CT virtual colonoscopy is a safe, non-invasive technique for evaluating the entire surface of the colon and for detecting polyps or cancers. This technique has excellent sensitivity and specificity for the detection of colorectal neoplasms 10 mm or larger.1 The virtual endoscopic simulator can identify differences between beginners and experts in gastrointestinal endoscopy. A three week training period has been shown to improve significantly the performance of beginners.2 Nowadays, more and more papers are discussing video assisted cardioscopy3 and robotic techniques4 for intracardiac surgery. However, the heart rate is faster than the rate of colon peristalsis, and the result is additional motion artefact with conventional CT (scanning time for one section is 600–1000 ms), which uses a standard x ray tube. Because of the short scanning time for electron beam CT (scanning time for one section is 100 ms), electrocardiographic gating may enable clear imaging of the demarcations of the intracardiac lesion without motion artefacts.5 With the help of the three dimensional reconstruction plus a virtual reality technique, CT virtual cardioscopic images could be created, similar to real endoscopic images. To our knowledge, this capability has never been reported in the literature. These pictures allow direct observation of the pathology and anatomy within the heart, and the findings can subsequently be confirmed by the angiocardiographic and surgical results.

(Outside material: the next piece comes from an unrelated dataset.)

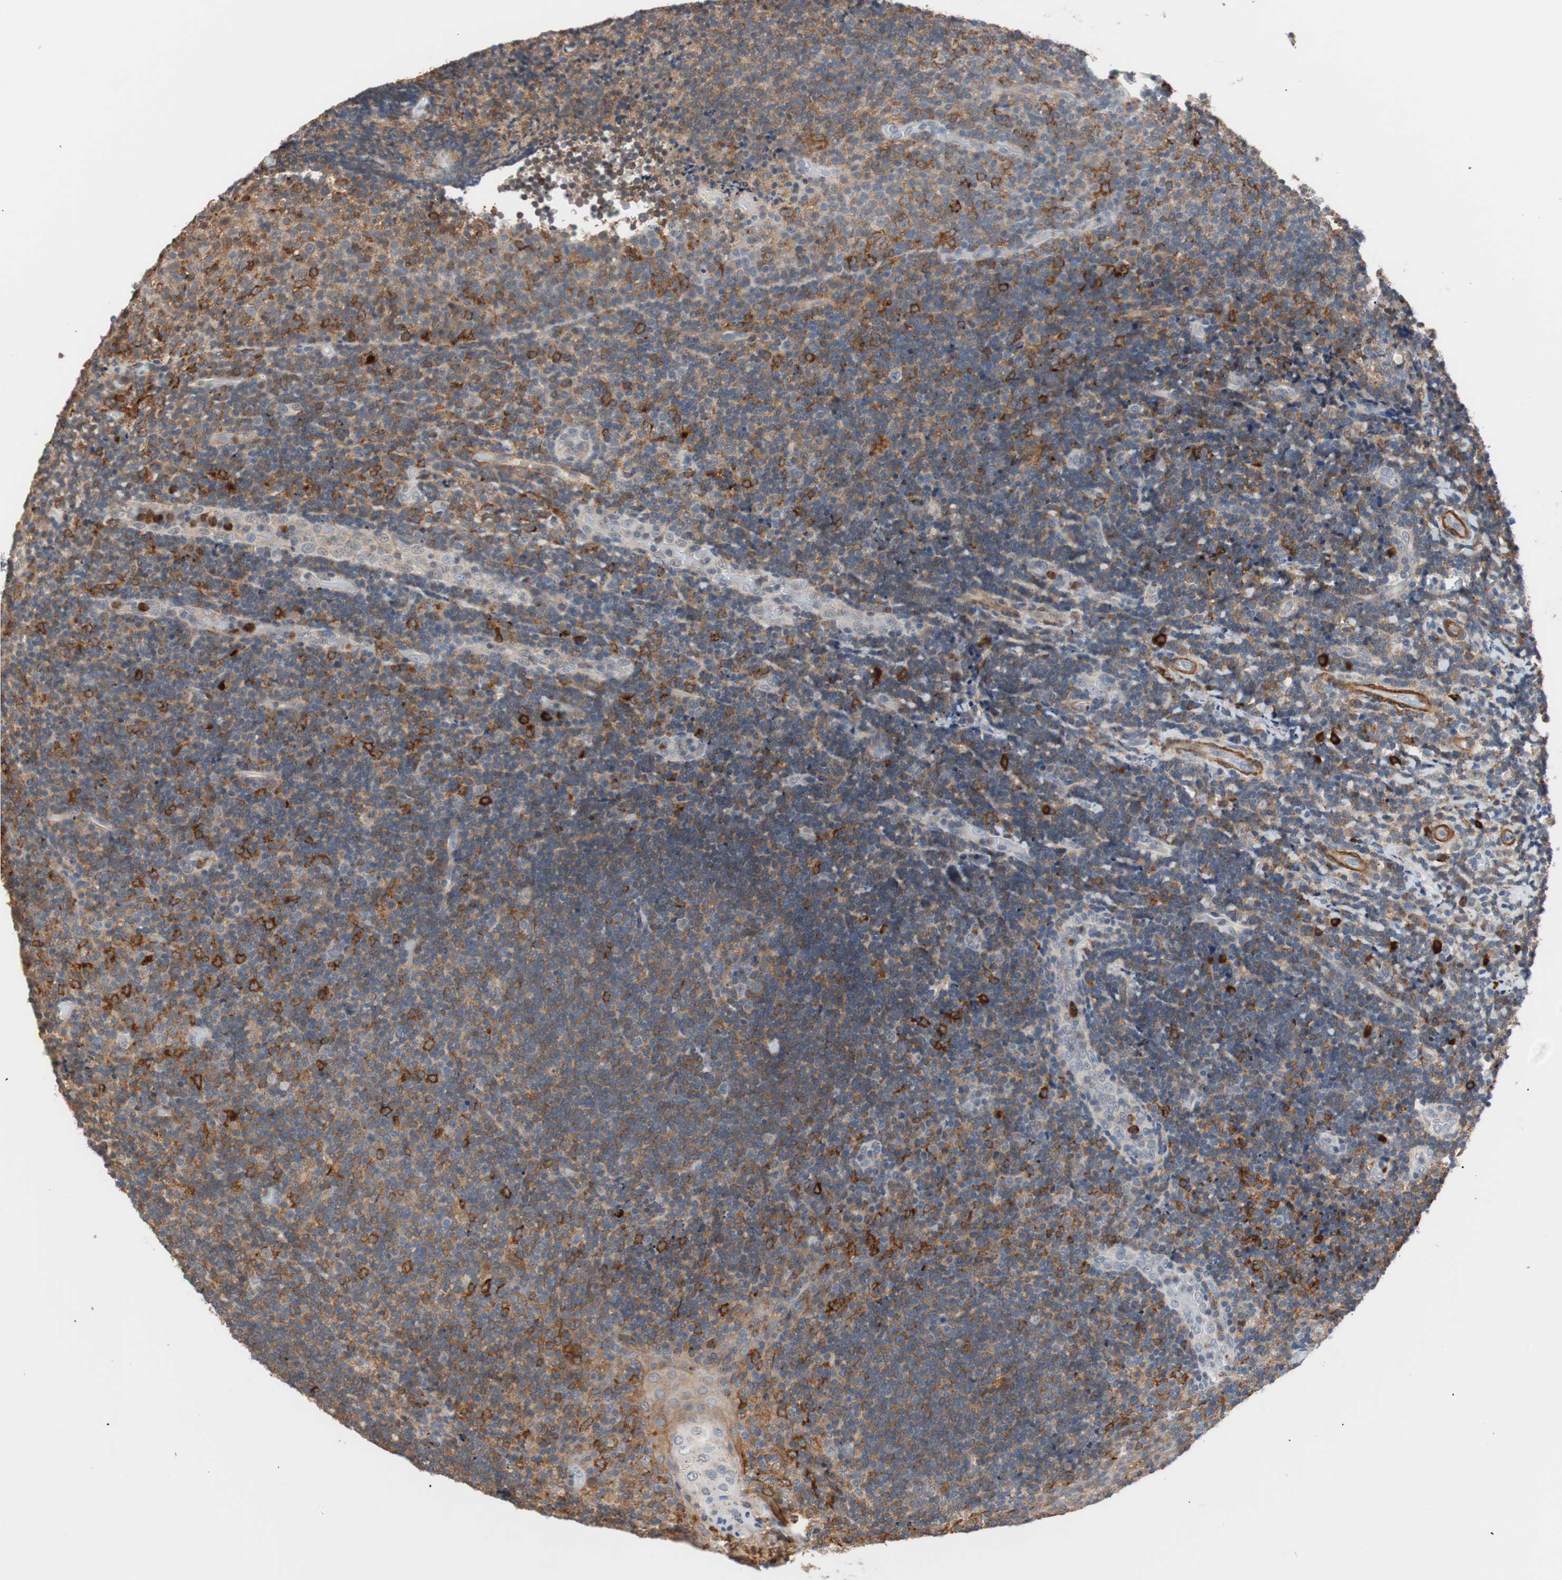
{"staining": {"intensity": "moderate", "quantity": "25%-75%", "location": "cytoplasmic/membranous"}, "tissue": "lymphoma", "cell_type": "Tumor cells", "image_type": "cancer", "snomed": [{"axis": "morphology", "description": "Malignant lymphoma, non-Hodgkin's type, High grade"}, {"axis": "topography", "description": "Tonsil"}], "caption": "Immunohistochemical staining of malignant lymphoma, non-Hodgkin's type (high-grade) exhibits moderate cytoplasmic/membranous protein expression in about 25%-75% of tumor cells.", "gene": "LITAF", "patient": {"sex": "female", "age": 36}}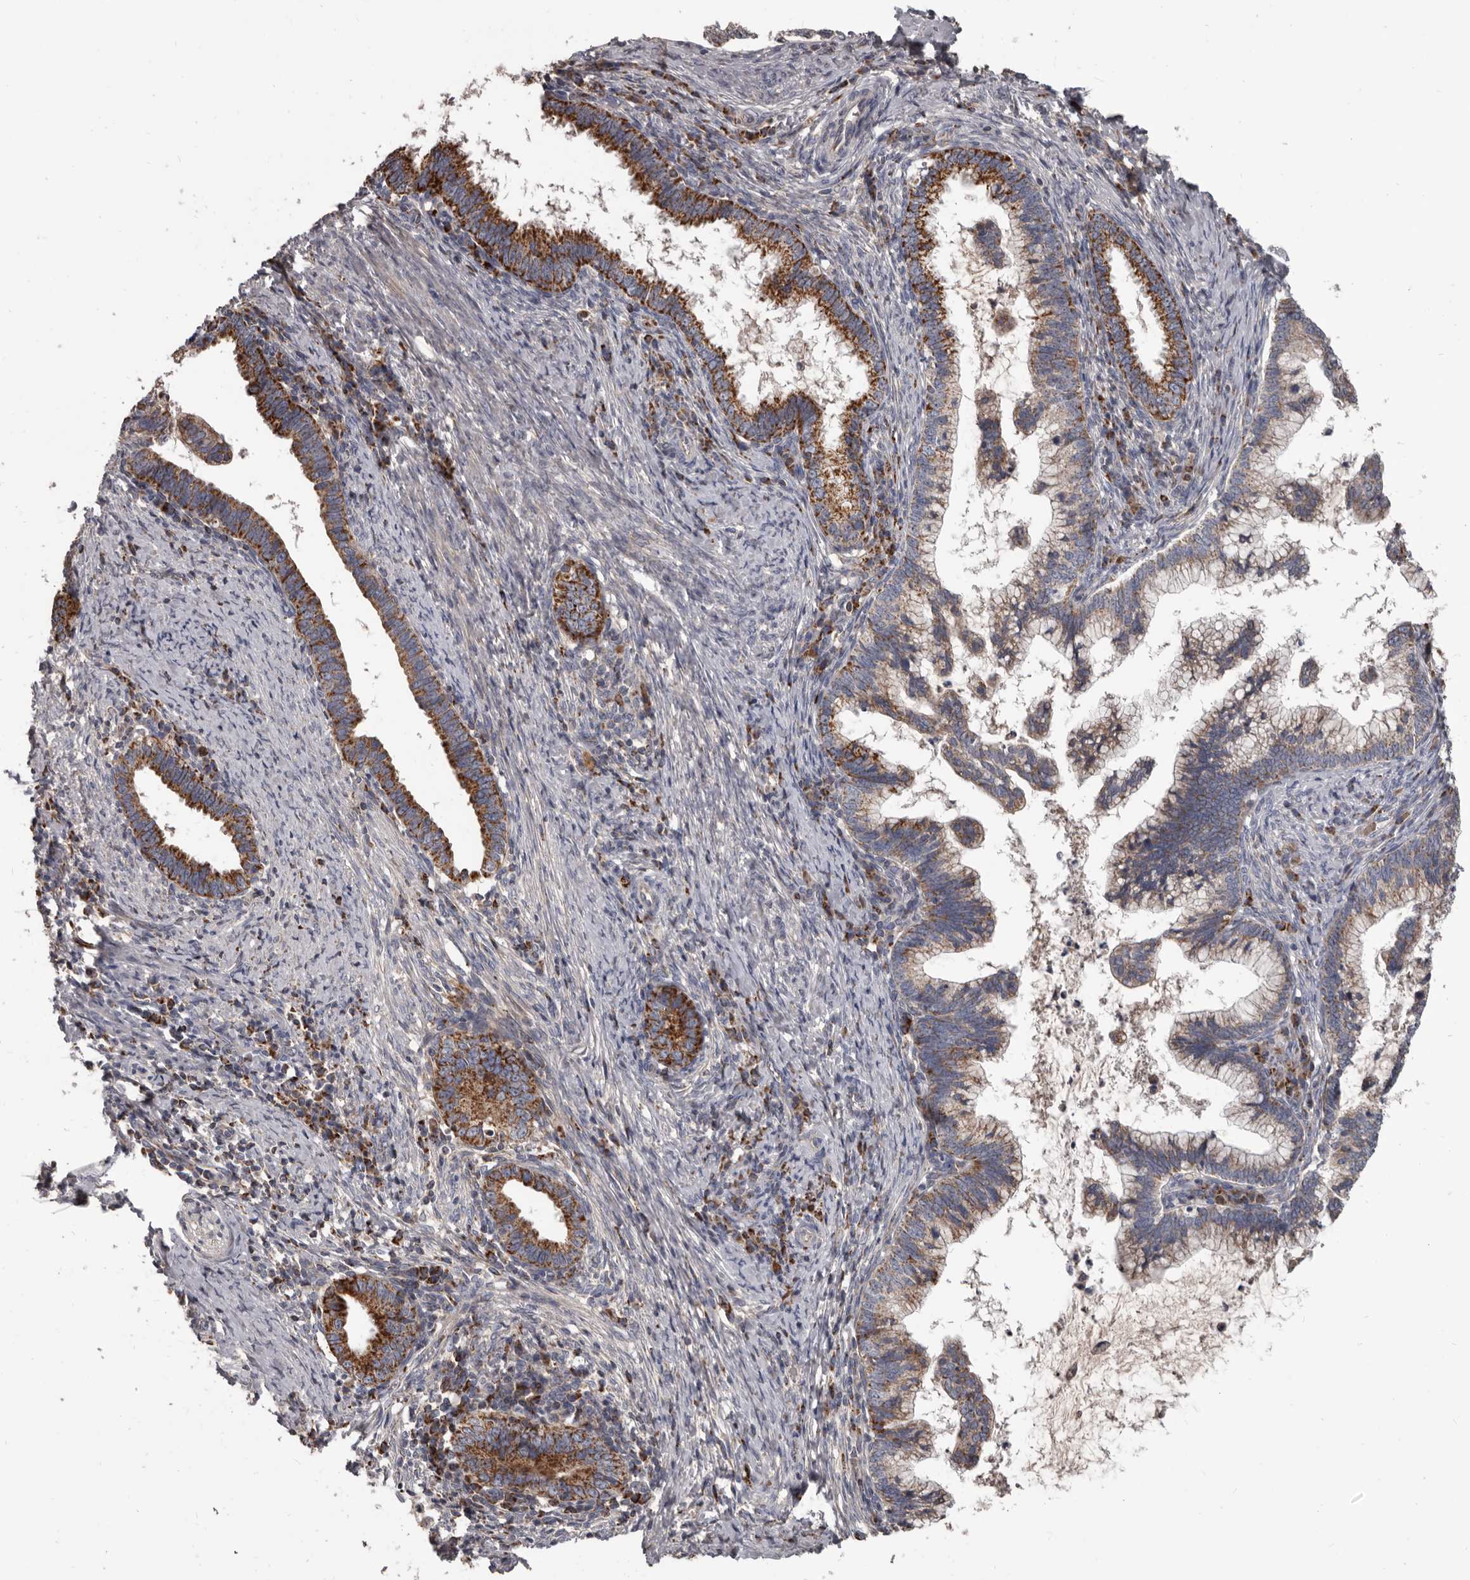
{"staining": {"intensity": "strong", "quantity": ">75%", "location": "cytoplasmic/membranous"}, "tissue": "cervical cancer", "cell_type": "Tumor cells", "image_type": "cancer", "snomed": [{"axis": "morphology", "description": "Adenocarcinoma, NOS"}, {"axis": "topography", "description": "Cervix"}], "caption": "Approximately >75% of tumor cells in cervical cancer demonstrate strong cytoplasmic/membranous protein positivity as visualized by brown immunohistochemical staining.", "gene": "ALDH5A1", "patient": {"sex": "female", "age": 36}}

A comparison of the diagnostic yields with echocardiography, catheterisation, and CT virtual cardioscopy shows that CT virtual cardioscopy is superior to echocardiography and catheterisation in visualising the intracardiac anatomy in any plane. In addition, the source CT images are inspected first to clearly detect associated visceral, bronchopulmonary, mediastinal, and intracardiac anomalies at the same time,5 as these findings can affect the surgical intervention. With this procedure, surgeons can anticipate difficulties in using video assisted surgical techniques or robotic cardiac surgery, and they can develop a simulator for beginners to improve their performance.
This technique permits the safe, reliable, and non-invasive diagnosis of intracardiac lesions. We believe that it has the potential for wider applicability in providing a preview of real cardioscopy. This information will assist the cardiovascular surgeon in preoperative planning or in developing a simulator of robotic cardiac surgery.